All Ukrainian commentators tend to agree that Kuchma will win the referendum on all points, including the question about a bicameral parliament, which is an almost completely mystifying idea for the overwhelming majority of Ukrainians. The government-controlled media, those commentators argue, have already ingrained the conviction in the broad masses that the current Supreme Council is a hotbed of unpunished "thieves and bandits." There will be no difficulties for those media--as last year's presidential elections amply testified--to air more messages favorable to Kuchma and detrimental to his parliamentary foes, notably to speaker Oleksandr Tkachenko and the Communist Party parliamentary caucus led by Kuchma's presidential rival, Petro Symonenko.
Anticipating the president's move, more than 300 parliamentary deputies voted to introduce a temporary ban on referendums in Ukraine, but Kuchma paid no attention to it. Then 241 deputies from center and right-wing caucuses and groups formed a majority, claiming that they will support the government. This move sparked a full-scale parliamentary crisis and a split of the legislature into two irreconcilable factions. Some 180 leftist deputies remain loyal to Tkachenko, while the 261-strong majority is temporarily coordinated by former President Leonid Kravchuk. Both factions already held parallel sessions, claiming to be legitimate parliaments, and no immediate resolution of the impasse is in sight. Such a situation benefits primarily the president.
Kuchma told the 15 January "Zerkalo nedeli" that he is not interested in dissolving the parliament if it proves to be "able to function" [deesposobnyi]. However, some Ukrainian political analysts argue that following the referendum, which is expected to overwhelmingly endorse the vote of no confidence in the Supreme Council, the parliament will be doomed. The president will be carried away by the course of events and will have to dissolve the legislature that is not trusted by the people. What is more, some analysts even say that Ukraine's current constitution may be called into question if the decreed referendum provides a yes answer to the question about approving the country's basic law via a referendum. Thus, Ukraine may likely face early parliamentary elections and a referendum on approving a new constitution following the 16 April plebiscite.

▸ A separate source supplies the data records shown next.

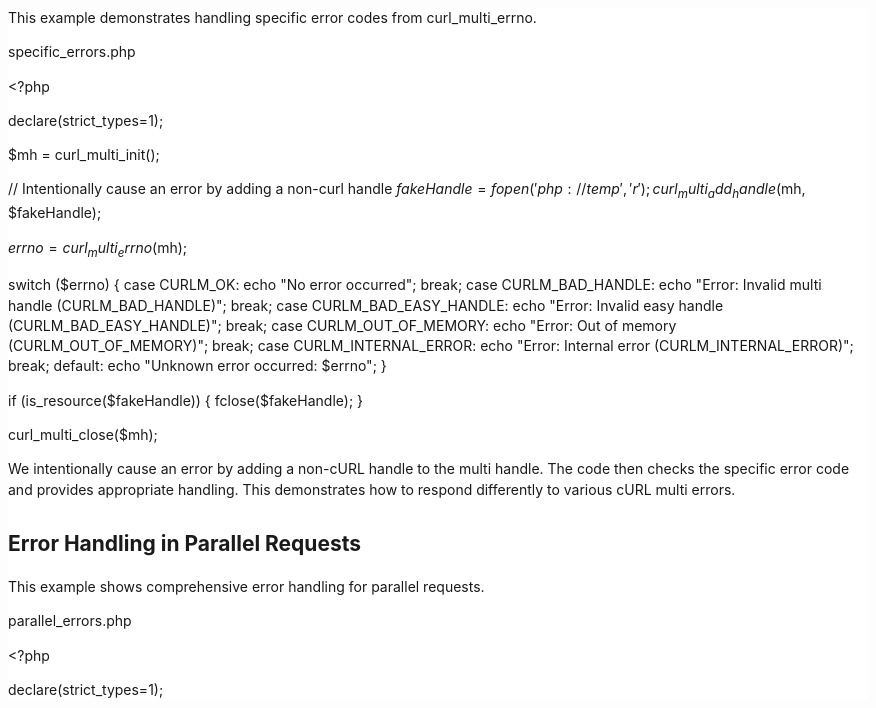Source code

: This example demonstrates handling specific error codes from curl_multi_errno.

specific_errors.php
  

&lt;?php

declare(strict_types=1);

$mh = curl_multi_init();

// Intentionally cause an error by adding a non-curl handle
$fakeHandle = fopen('php://temp', 'r');
curl_multi_add_handle($mh, $fakeHandle);

$errno = curl_multi_errno($mh);

switch ($errno) {
    case CURLM_OK:
        echo "No error occurred";
        break;
    case CURLM_BAD_HANDLE:
        echo "Error: Invalid multi handle (CURLM_BAD_HANDLE)";
        break;
    case CURLM_BAD_EASY_HANDLE:
        echo "Error: Invalid easy handle (CURLM_BAD_EASY_HANDLE)";
        break;
    case CURLM_OUT_OF_MEMORY:
        echo "Error: Out of memory (CURLM_OUT_OF_MEMORY)";
        break;
    case CURLM_INTERNAL_ERROR:
        echo "Error: Internal error (CURLM_INTERNAL_ERROR)";
        break;
    default:
        echo "Unknown error occurred: $errno";
}

if (is_resource($fakeHandle)) {
    fclose($fakeHandle);
}

curl_multi_close($mh);

We intentionally cause an error by adding a non-cURL handle to the multi handle.
The code then checks the specific error code and provides appropriate handling.
This demonstrates how to respond differently to various cURL multi errors.

## Error Handling in Parallel Requests

This example shows comprehensive error handling for parallel requests.

parallel_errors.php
  

&lt;?php

declare(strict_types=1);

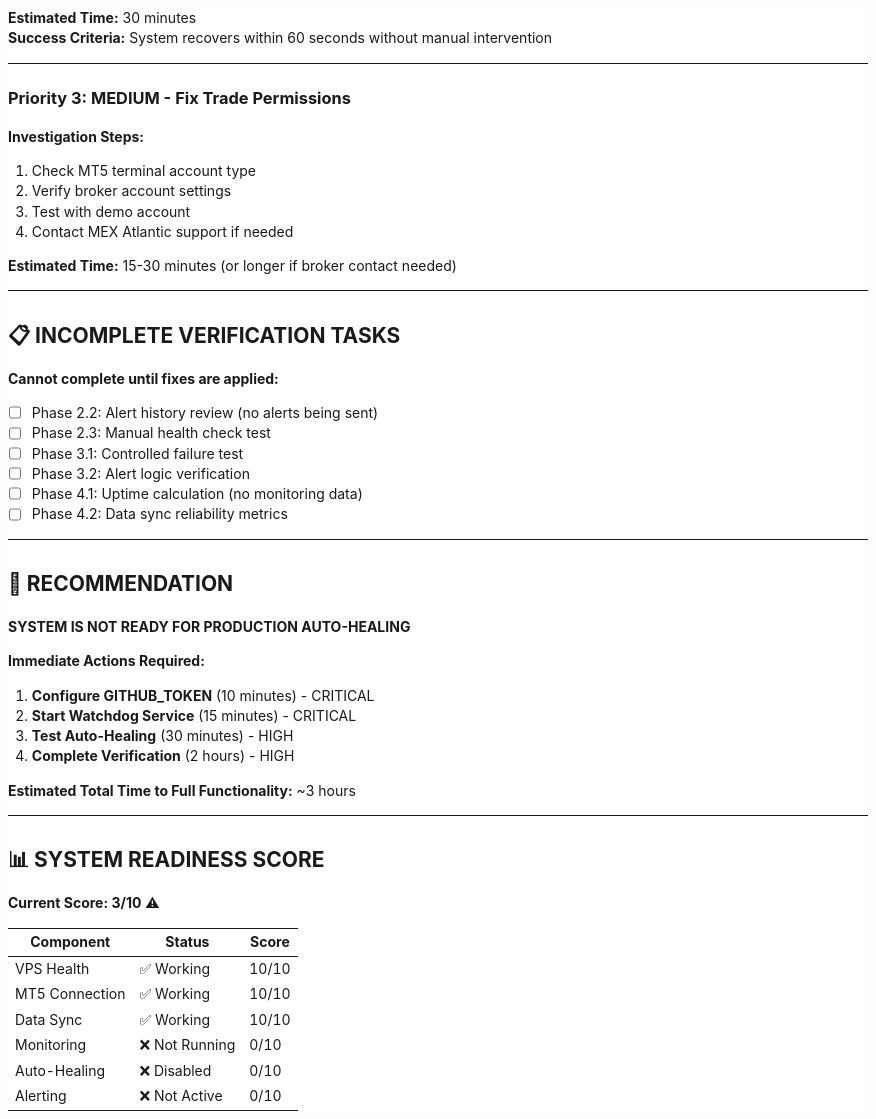 **Estimated Time:** 30 minutes  
**Success Criteria:** System recovers within 60 seconds without manual intervention

---

### Priority 3: MEDIUM - Fix Trade Permissions

**Investigation Steps:**
1. Check MT5 terminal account type
2. Verify broker account settings
3. Test with demo account
4. Contact MEX Atlantic support if needed

**Estimated Time:** 15-30 minutes (or longer if broker contact needed)

---

## 📋 INCOMPLETE VERIFICATION TASKS

**Cannot complete until fixes are applied:**

- [ ] Phase 2.2: Alert history review (no alerts being sent)
- [ ] Phase 2.3: Manual health check test
- [ ] Phase 3.1: Controlled failure test
- [ ] Phase 3.2: Alert logic verification
- [ ] Phase 4.1: Uptime calculation (no monitoring data)
- [ ] Phase 4.2: Data sync reliability metrics

---

## 🎯 RECOMMENDATION

**SYSTEM IS NOT READY FOR PRODUCTION AUTO-HEALING**

**Immediate Actions Required:**

1. **Configure GITHUB_TOKEN** (10 minutes) - CRITICAL
2. **Start Watchdog Service** (15 minutes) - CRITICAL
3. **Test Auto-Healing** (30 minutes) - HIGH
4. **Complete Verification** (2 hours) - HIGH

**Estimated Total Time to Full Functionality:** ~3 hours

---

## 📊 SYSTEM READINESS SCORE

**Current Score: 3/10** ⚠️

| Component | Status | Score |
|-----------|--------|-------|
| VPS Health | ✅ Working | 10/10 |
| MT5 Connection | ✅ Working | 10/10 |
| Data Sync | ✅ Working | 10/10 |
| Monitoring | ❌ Not Running | 0/10 |
| Auto-Healing | ❌ Disabled | 0/10 |
| Alerting | ❌ Not Active | 0/10 |
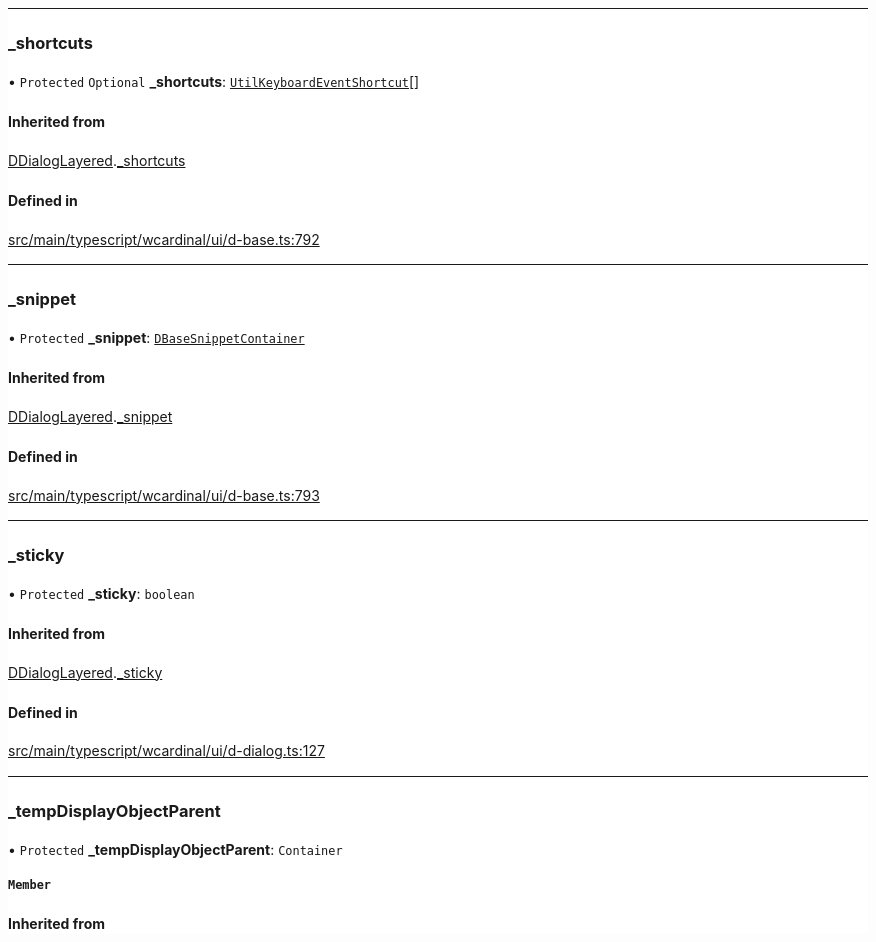 ___

### \_shortcuts

• `Protected` `Optional` **\_shortcuts**: [`UtilKeyboardEventShortcut`](../interfaces/UtilKeyboardEventShortcut.md)[]

#### Inherited from

[DDialogLayered](DDialogLayered.md).[_shortcuts](DDialogLayered.md#_shortcuts)

#### Defined in

[src/main/typescript/wcardinal/ui/d-base.ts:792](https://github.com/winter-cardinal/winter-cardinal-ui/blob/v0.442.0/src/main/typescript/wcardinal/ui/d-base.ts#L792)

___

### \_snippet

• `Protected` **\_snippet**: [`DBaseSnippetContainer`](DBaseSnippetContainer.md)

#### Inherited from

[DDialogLayered](DDialogLayered.md).[_snippet](DDialogLayered.md#_snippet)

#### Defined in

[src/main/typescript/wcardinal/ui/d-base.ts:793](https://github.com/winter-cardinal/winter-cardinal-ui/blob/v0.442.0/src/main/typescript/wcardinal/ui/d-base.ts#L793)

___

### \_sticky

• `Protected` **\_sticky**: `boolean`

#### Inherited from

[DDialogLayered](DDialogLayered.md).[_sticky](DDialogLayered.md#_sticky)

#### Defined in

[src/main/typescript/wcardinal/ui/d-dialog.ts:127](https://github.com/winter-cardinal/winter-cardinal-ui/blob/v0.442.0/src/main/typescript/wcardinal/ui/d-dialog.ts#L127)

___

### \_tempDisplayObjectParent

• `Protected` **\_tempDisplayObjectParent**: `Container`

**`Member`**

#### Inherited from
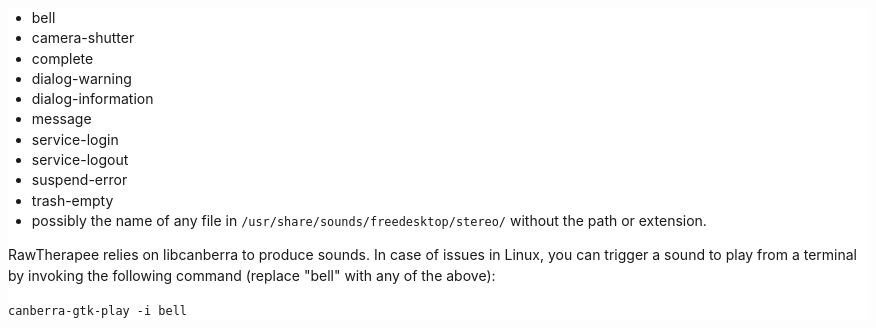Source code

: - bell
- camera-shutter
- complete
- dialog-warning
- dialog-information
- message
- service-login
- service-logout
- suspend-error
- trash-empty
- possibly the name of any file in
  `/usr/share/sounds/freedesktop/stereo/` without the path or extension.

RawTherapee relies on libcanberra to produce sounds. In case of issues
in Linux, you can trigger a sound to play from a terminal by invoking
the following command (replace "bell" with any of the above):

    canberra-gtk-play -i bell
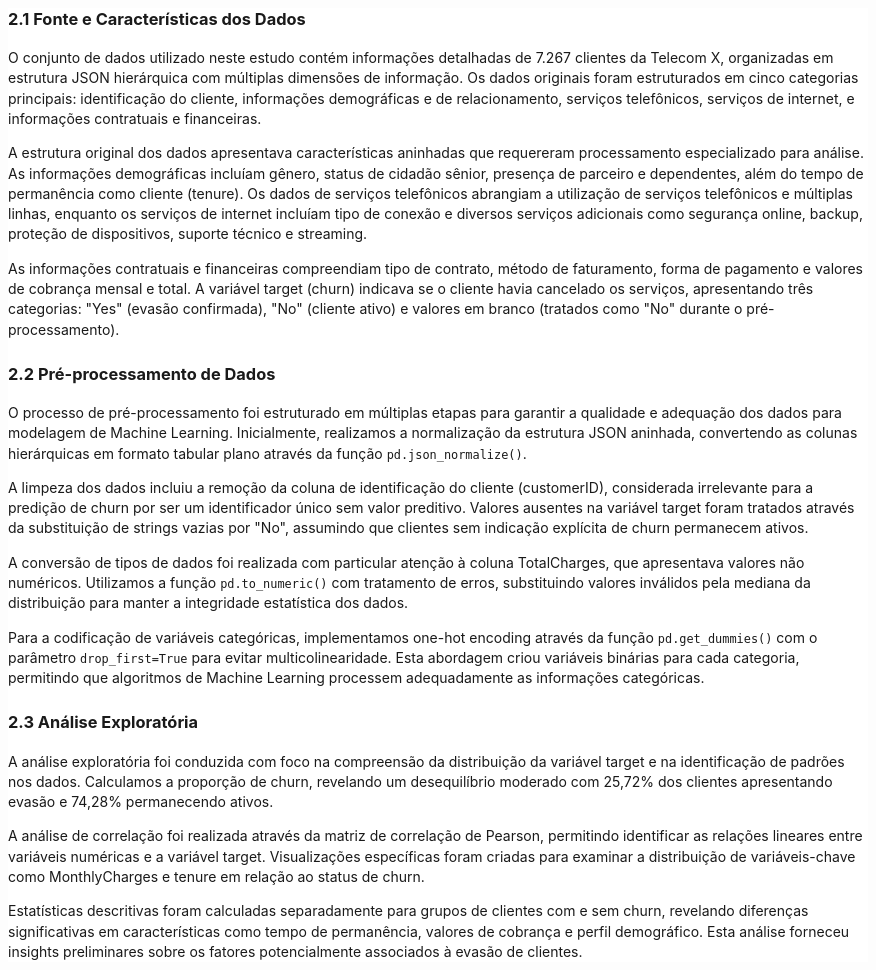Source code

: ### 2.1 Fonte e Características dos Dados

O conjunto de dados utilizado neste estudo contém informações detalhadas de 7.267 clientes da Telecom X, organizadas em estrutura JSON hierárquica com múltiplas dimensões de informação. Os dados originais foram estruturados em cinco categorias principais: identificação do cliente, informações demográficas e de relacionamento, serviços telefônicos, serviços de internet, e informações contratuais e financeiras.

A estrutura original dos dados apresentava características aninhadas que requereram processamento especializado para análise. As informações demográficas incluíam gênero, status de cidadão sênior, presença de parceiro e dependentes, além do tempo de permanência como cliente (tenure). Os dados de serviços telefônicos abrangiam a utilização de serviços telefônicos e múltiplas linhas, enquanto os serviços de internet incluíam tipo de conexão e diversos serviços adicionais como segurança online, backup, proteção de dispositivos, suporte técnico e streaming.

As informações contratuais e financeiras compreendiam tipo de contrato, método de faturamento, forma de pagamento e valores de cobrança mensal e total. A variável target (churn) indicava se o cliente havia cancelado os serviços, apresentando três categorias: "Yes" (evasão confirmada), "No" (cliente ativo) e valores em branco (tratados como "No" durante o pré-processamento).

### 2.2 Pré-processamento de Dados

O processo de pré-processamento foi estruturado em múltiplas etapas para garantir a qualidade e adequação dos dados para modelagem de Machine Learning. Inicialmente, realizamos a normalização da estrutura JSON aninhada, convertendo as colunas hierárquicas em formato tabular plano através da função `pd.json_normalize()`.

A limpeza dos dados incluiu a remoção da coluna de identificação do cliente (customerID), considerada irrelevante para a predição de churn por ser um identificador único sem valor preditivo. Valores ausentes na variável target foram tratados através da substituição de strings vazias por "No", assumindo que clientes sem indicação explícita de churn permanecem ativos.

A conversão de tipos de dados foi realizada com particular atenção à coluna TotalCharges, que apresentava valores não numéricos. Utilizamos a função `pd.to_numeric()` com tratamento de erros, substituindo valores inválidos pela mediana da distribuição para manter a integridade estatística dos dados.

Para a codificação de variáveis categóricas, implementamos one-hot encoding através da função `pd.get_dummies()` com o parâmetro `drop_first=True` para evitar multicolinearidade. Esta abordagem criou variáveis binárias para cada categoria, permitindo que algoritmos de Machine Learning processem adequadamente as informações categóricas.

### 2.3 Análise Exploratória

A análise exploratória foi conduzida com foco na compreensão da distribuição da variável target e na identificação de padrões nos dados. Calculamos a proporção de churn, revelando um desequilíbrio moderado com 25,72% dos clientes apresentando evasão e 74,28% permanecendo ativos.

A análise de correlação foi realizada através da matriz de correlação de Pearson, permitindo identificar as relações lineares entre variáveis numéricas e a variável target. Visualizações específicas foram criadas para examinar a distribuição de variáveis-chave como MonthlyCharges e tenure em relação ao status de churn.

Estatísticas descritivas foram calculadas separadamente para grupos de clientes com e sem churn, revelando diferenças significativas em características como tempo de permanência, valores de cobrança e perfil demográfico. Esta análise forneceu insights preliminares sobre os fatores potencialmente associados à evasão de clientes.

Socialist Party leader Oleksandr Moroz called Kuchma's referendum decree a "constitutional coup d'etat." It should be noted that a similar view is shared not only by Kuchma's leftist foes, but also by many politicians far from the left. When the opposition is deprived of free access to the media (as was the situation in Belarus's notorious referendum of 1996), the parliament may be easily made the only scapegoat for the failures of socioeconomic policies in Ukraine under Kuchma and, as a consequence, popularly voted out. Consequently, the balance of power in Ukraine may be irreparably damaged or even eliminated, confirming many pessimists' much-publicized belief that democracy is good for the West, while the East prefers autocracy. Ukraine--after what seemed to be a nine-year period of trudging toward Western democratic values--now appears to be taking a step backward.